Calpain inhibitor-1 reduces renal ischemia/reperfusion injury in the rat

Background. Activation of the cysteine protease calpain has been implicated in renal ischemia/reperfusion (I/R) injury. The aim of this study was to investigate the effects of calpain inhibitor-1 (Cal I-1) in an in vivo model of renal I/R injury. Methods. Male Wistar rats were administered (Cal I-1 (10 mg/kg, IP) 30 minutes before undergoing bilateral renal ischemia (45 minutes) followed by reperfusion (6 hours). Plasma concentrations of urea, creatinine, Na+, gamma -glutamyl transferase (gamma GT), aspartate aminotransferase (AST) and urinary Na+ glutathione S-transferase (GST), and N-acetyl-beta -D-glucosaminidase (NAG) were measured for the assessment of renal dysfunction and I/R injury.
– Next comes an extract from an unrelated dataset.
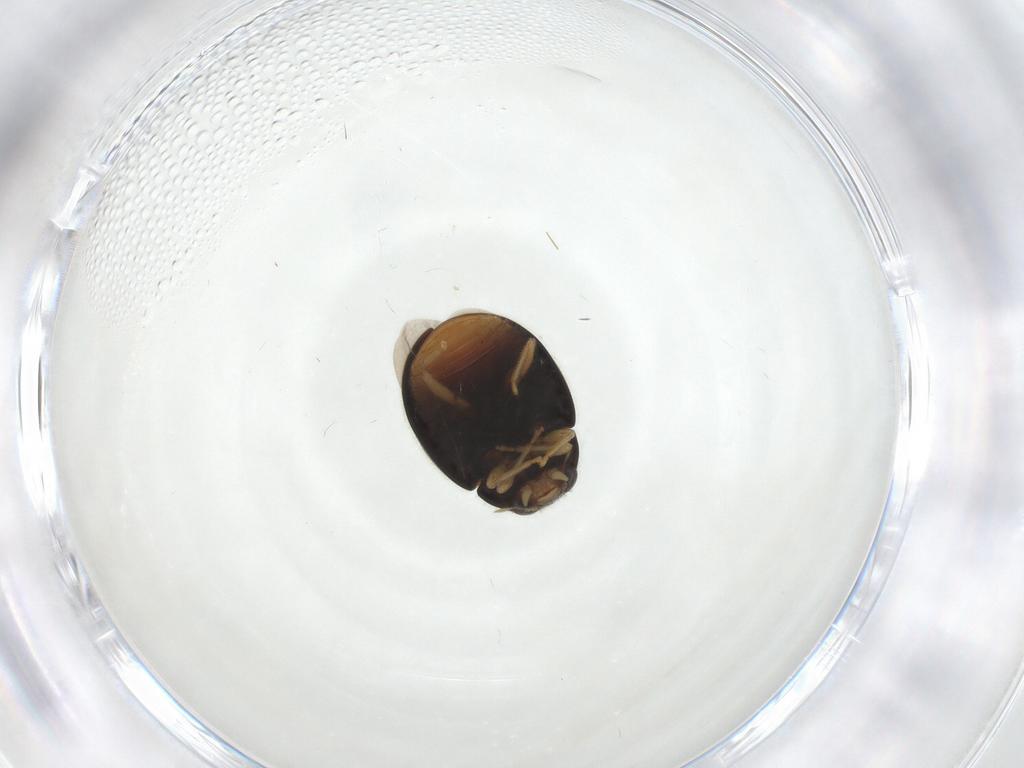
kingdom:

Creatinine clearance (C-Cr) and fractional excretion of Na+ (FENa) were used as indicators of glomerular and tubular function, respectively. Kidney myeloperoxidase (MPO) activity and malondialdehyde (MI)A) levels were measured for assessment of neutrophil infiltration and lipid peroxidation, respectively. Renal sections were used for histologic grading of renal injury and for immunohistochemical localization of inducible nitric oxide synthase (iNOS) and cyclooxygenase-2 (COX-2). Results. Cal I-1 significantly reduced I/R-mediated increases in urea, creatinine, gamma GT, AST, NAG, and FENa and significantly improved C-Cr. Cal I-1 also significantly reduced kidney MPO activity and MDA levels. Cal I-1 also reduced histologic evidence of I/R-mediated renal damage and caused a substantial reduction in the expression of iNOS and COX-2, both of which involve activation of nuclear factor-kappaB (NF-kappaB). Conclusions. These results suggest that Cal I-1 reduces the renal dysfunction and injury associated with I/R of the kidney. We suggest that the mechanism could involve the inhibition of I/R-mediated activation of NF-kappaB.